» **Passage**
DEQ is looking to initially prioritize 10 to 15 compounds specific to North Carolina, she said.
Gov. Roy Cooper and Biser set forth the DEQ Action Strategy for PFAS at a press conference Tuesday on the riverfront in downtown Wilmington.
The strategy details steps the state will take to protect communities, protect drinking water and continue focusing on cleanup and remediation of PFAS contaminated ground, surface and drinking waters.
“We will continue to prioritize and address highest exposure risks, especially for our vulnerable and disadvantaged communities,” Biser said. “We will continue to update and evolve this strategy as we move forward and I expect all of you to hold us accountable as we do that. We want to ensure that in the future no community experiences what you have already been through.”
Cooper noted during Tuesday’s press conference that his budget proposal includes funding for DEQ to have an established team to analyze emerging science and provide technical assistance to aid in protecting drinking water sources.
He also touched on House Bill 1095, proposed legislation that would authorize the Environmental Management Commission to adopt MCLs. The bill also would require any company that releases PFAS above health thresholds to pay costs public utilities incur to remove chemicals from their raw drinking water sources.
“Those who made money off of polluting the water should be the ones to pay to clean it up,” Cooper said, his remark followed by applause.
“We’ve come a long way in the last few years in identifying these chemicals, stopping the polluters and charting a path forward, but there is still much work to do. The challenge for us is bigger than any one company or any one chemical. This is a state-wide and a national issue that demands our attention and our action.”

» **Source material**
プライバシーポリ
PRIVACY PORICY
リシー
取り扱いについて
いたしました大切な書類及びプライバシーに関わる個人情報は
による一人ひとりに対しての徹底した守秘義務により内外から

==

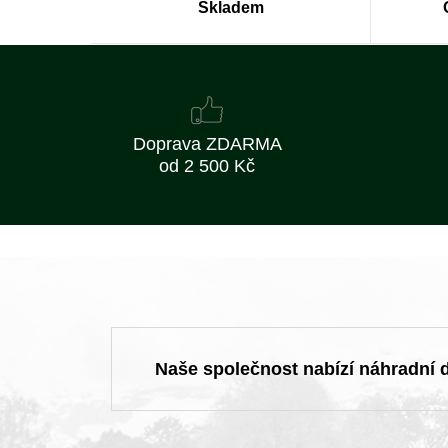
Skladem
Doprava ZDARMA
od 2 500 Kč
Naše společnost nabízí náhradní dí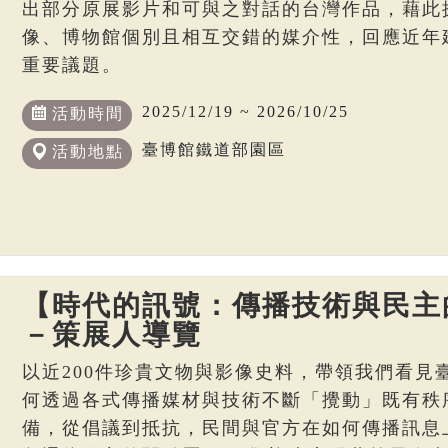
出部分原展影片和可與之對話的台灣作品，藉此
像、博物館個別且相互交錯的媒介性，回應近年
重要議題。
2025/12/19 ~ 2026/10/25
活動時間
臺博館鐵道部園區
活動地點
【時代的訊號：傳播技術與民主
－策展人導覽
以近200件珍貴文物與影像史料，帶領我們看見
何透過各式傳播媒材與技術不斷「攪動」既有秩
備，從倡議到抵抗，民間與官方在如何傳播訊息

» **The task**
Retype the PFAS strategy text word for word, starting at "He also touched" and ending at "followed by applause.".

» **Reply**
He also touched on House Bill 1095, proposed legislation that would authorize the Environmental Management Commission to adopt MCLs. The bill also would require any company that releases PFAS above health thresholds to pay costs public utilities incur to remove chemicals from their raw drinking water sources.
“Those who made money off of polluting the water should be the ones to pay to clean it up,” Cooper said, his remark followed by applause.